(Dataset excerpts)
------------------------------------

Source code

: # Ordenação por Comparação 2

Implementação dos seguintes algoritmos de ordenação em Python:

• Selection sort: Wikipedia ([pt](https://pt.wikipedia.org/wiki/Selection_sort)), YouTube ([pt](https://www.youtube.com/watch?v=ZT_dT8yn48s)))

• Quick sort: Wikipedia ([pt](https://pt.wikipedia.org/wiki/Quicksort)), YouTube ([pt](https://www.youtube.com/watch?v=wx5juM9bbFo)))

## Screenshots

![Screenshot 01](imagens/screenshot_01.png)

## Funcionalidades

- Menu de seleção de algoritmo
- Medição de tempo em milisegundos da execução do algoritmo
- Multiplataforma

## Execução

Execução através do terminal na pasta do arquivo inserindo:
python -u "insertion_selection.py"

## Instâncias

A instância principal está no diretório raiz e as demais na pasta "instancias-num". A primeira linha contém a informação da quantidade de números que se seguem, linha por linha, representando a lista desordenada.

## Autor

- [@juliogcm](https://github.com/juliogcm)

------------------------------------

* _WHAT IS NEEDED_: Retype all the data, keeping every character the same.

* _ANSWER BOX_:
Source code

: # Ordenação por Comparação 2

Implementação dos seguintes algoritmos de ordenação em Python:

• Selection sort: Wikipedia ([pt](https://pt.wikipedia.org/wiki/Selection_sort)), YouTube ([pt](https://www.youtube.com/watch?v=ZT_dT8yn48s)))

• Quick sort: Wikipedia ([pt](https://pt.wikipedia.org/wiki/Quicksort)), YouTube ([pt](https://www.youtube.com/watch?v=wx5juM9bbFo)))

## Screenshots

![Screenshot 01](imagens/screenshot_01.png)

## Funcionalidades

- Menu de seleção de algoritmo
- Medição de tempo em milisegundos da execução do algoritmo
- Multiplataforma

## Execução

Execução através do terminal na pasta do arquivo inserindo:
python -u "insertion_selection.py"

## Instâncias

A instância principal está no diretório raiz e as demais na pasta "instancias-num". A primeira linha contém a informação da quantidade de números que se seguem, linha por linha, representando a lista desordenada.

## Autor

- [@juliogcm](https://github.com/juliogcm)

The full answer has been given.